In 1867, seven years after Barry's death, E. Welby Pugin published a pamphlet claiming for his father, Augustus W. Pugin, who died in 1852, the credit of being the art architect to the Houses of Parliament. A crushing reply to this was published by the Rev. A. Barry, and, fortunately, so many of Sir Charles's friends, pupils, and assistants were alive who had seen Sir Charles sketch out and elaborate the design, that the contention fell to the ground. The canopy of the throne in the House of Peers is the best piece of internal design, and it is only necessary to look at it to be confident that it was designed by a man reared in a classic school, even if we had not had G. Somers Clarke's statement that he saw Sir Charles draw it with his own hand. A complete list of his designs and executed works is published in his life by Dr. A. Barry.

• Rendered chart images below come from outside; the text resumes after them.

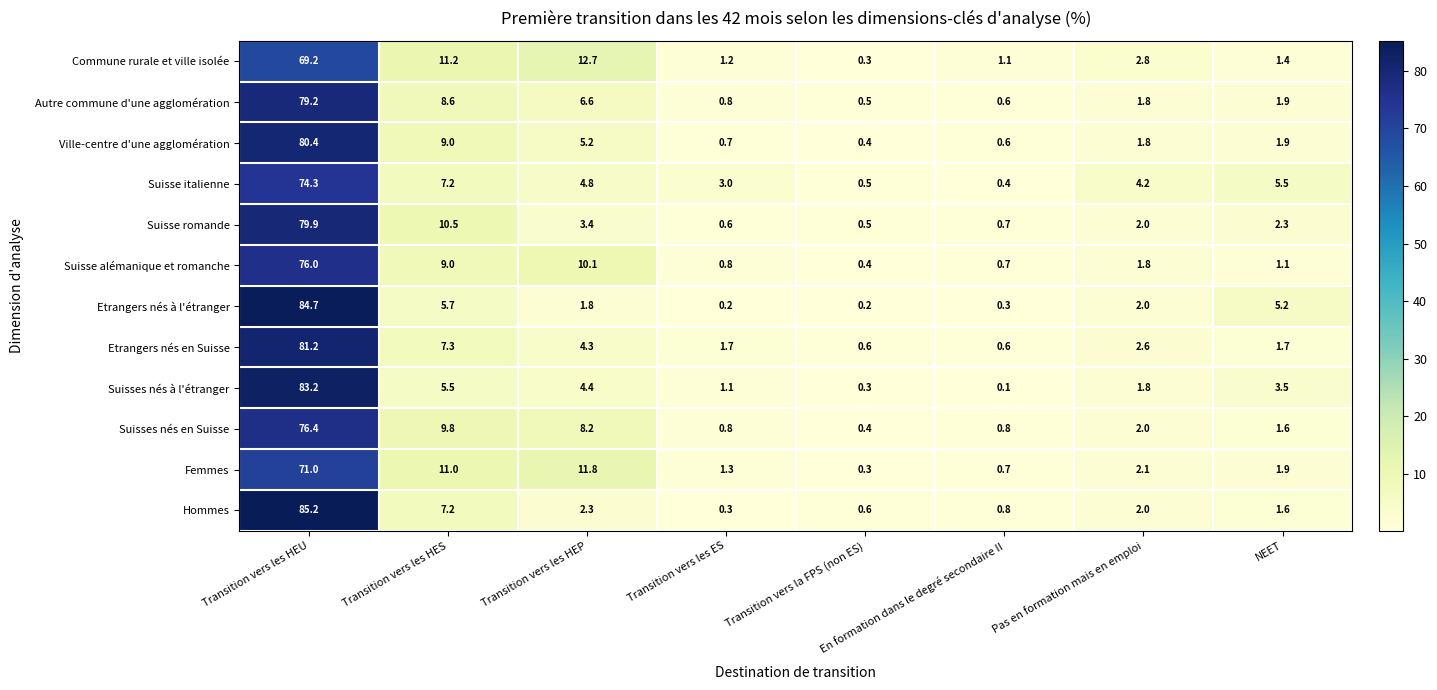

Read the Suisse italienne value at NEET.

5.5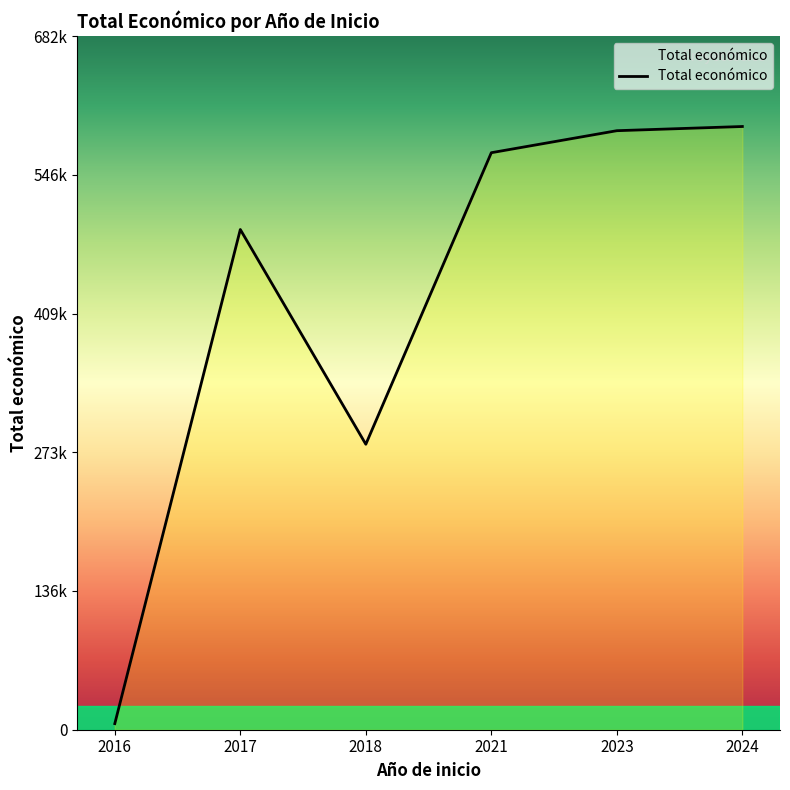

What is the smallest value displayed?

6000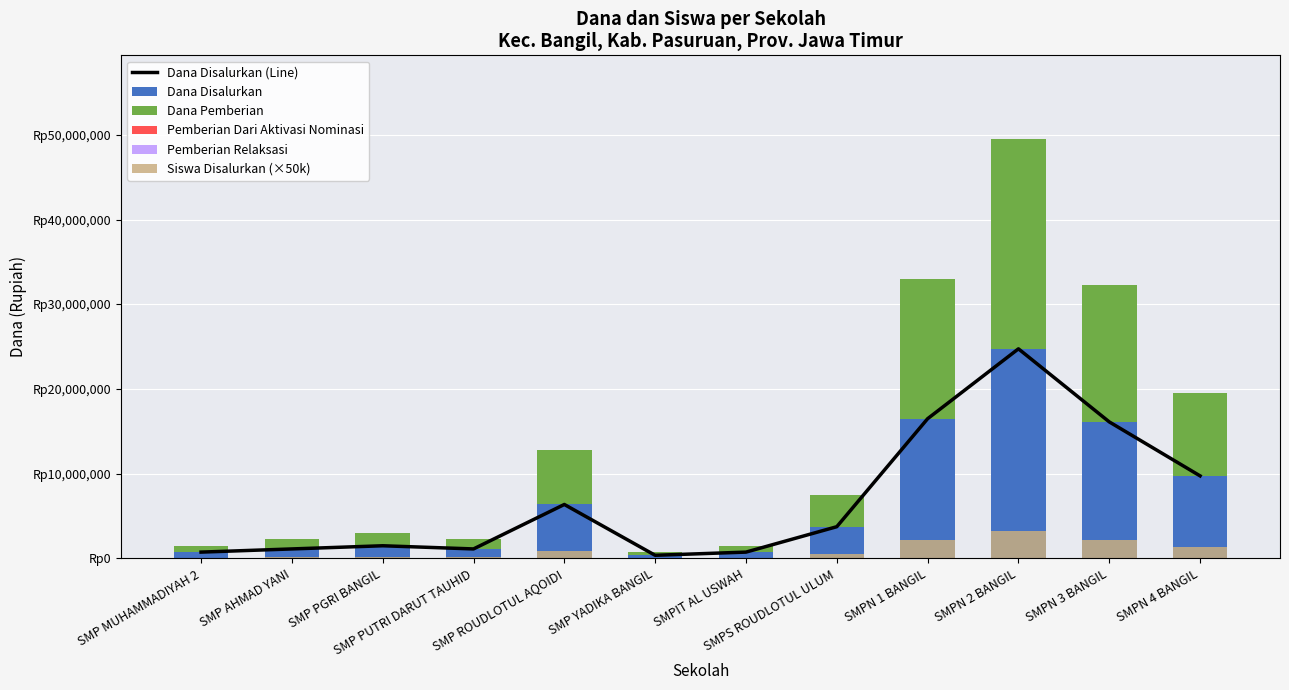

What position from the right is SMPN 2 BANGIL?

3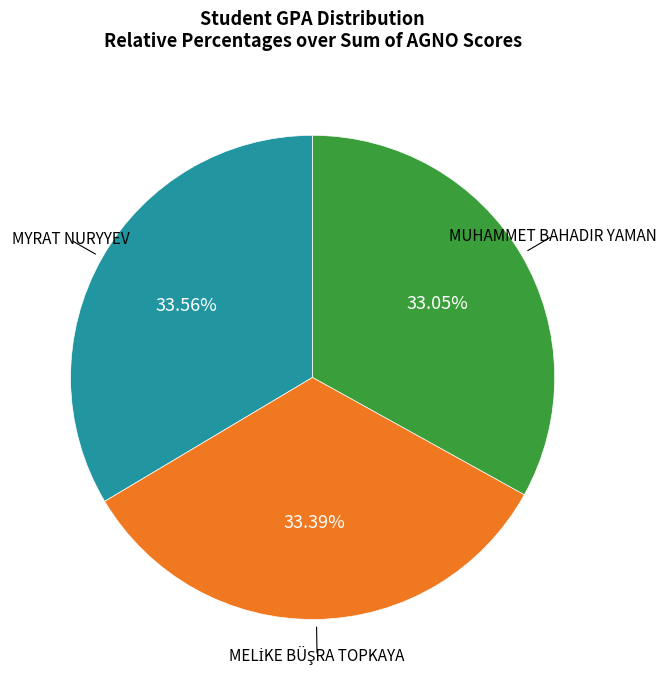

Is there any slice that represents more than half of the pie?

No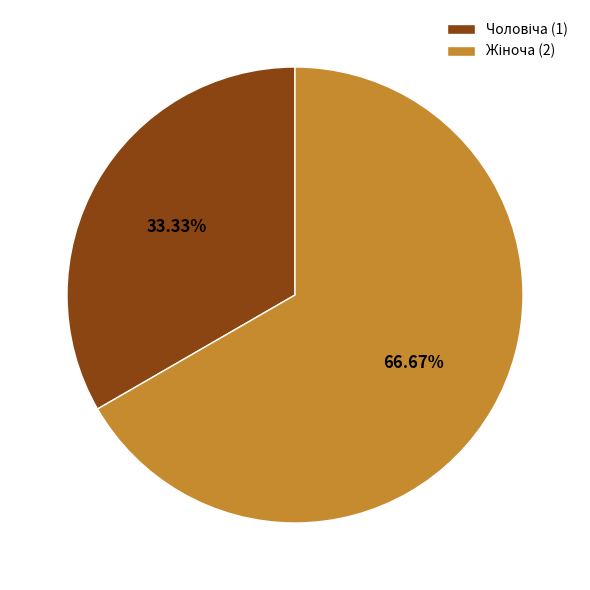

Does any single category account for the majority?

Yes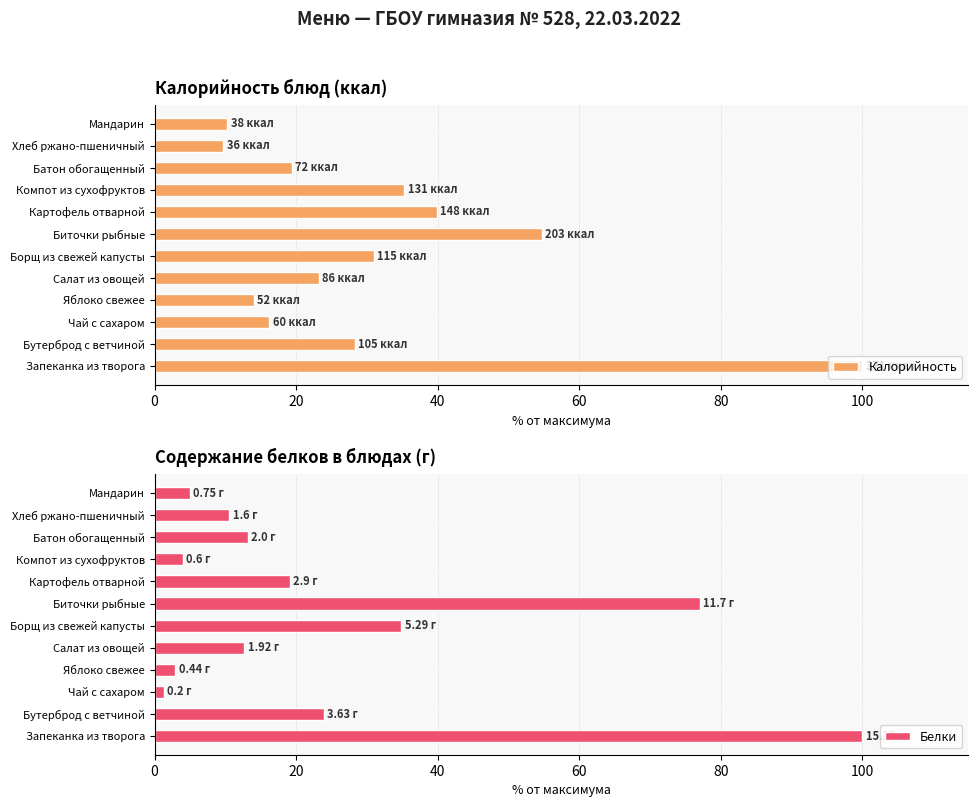

True or false: Калорийность has a value of 100.0 at Запеканка из творога.

True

[Sir D. Wyatt, On the Architectural Career of the late Sir C. Barry (Proc. R. I. B. A., 1859–60); Hittorff's Notice historique et biographique sur la vie et les œuvres de Sir C. Barry, 14 Aug. 1860, Paris 1860; E. W. Pugin, Who was the Art Architect of the Houses of Parliament? London, 1867; Rev. A. Barry's Life and Works of Sir Charles Barry, London, 1867; Rev. A. Barry's Architect of the New Palace at Westminster, London, 1868; Rev. A. Barry's Reply to Mr. E. Pugin, London, 1868; E. M. Barry's Correspondence with J. R. Herbert, R.A., London, 1868; Eastlake's History of the Gothic Revival, London, 1872; Fergusson's History of the Modern Styles of Architecture, London, 1873; The Travellers' Club House, London, 1839; César Daly, in Revue Générale de l'Architecture, Paris (The Travellers' Club, vol. i., 1840, The Reform Club, vol. xv., 1857, M. Hittorff's Address, vol. xviii., 1860); the correspondence in the Times, Standard, Athenæum, Pall Mall Gazette, Builder, and Building News; Hughes's Garden Architecture and Landscape Gardening, London, 1866, where references are made to Sir Charles's skill in the management of steps, balustrades, &c.; De Montalembert, De l'avenir politique de l'Angleterre, cap. 9, le Parlement, Paris, 1856.]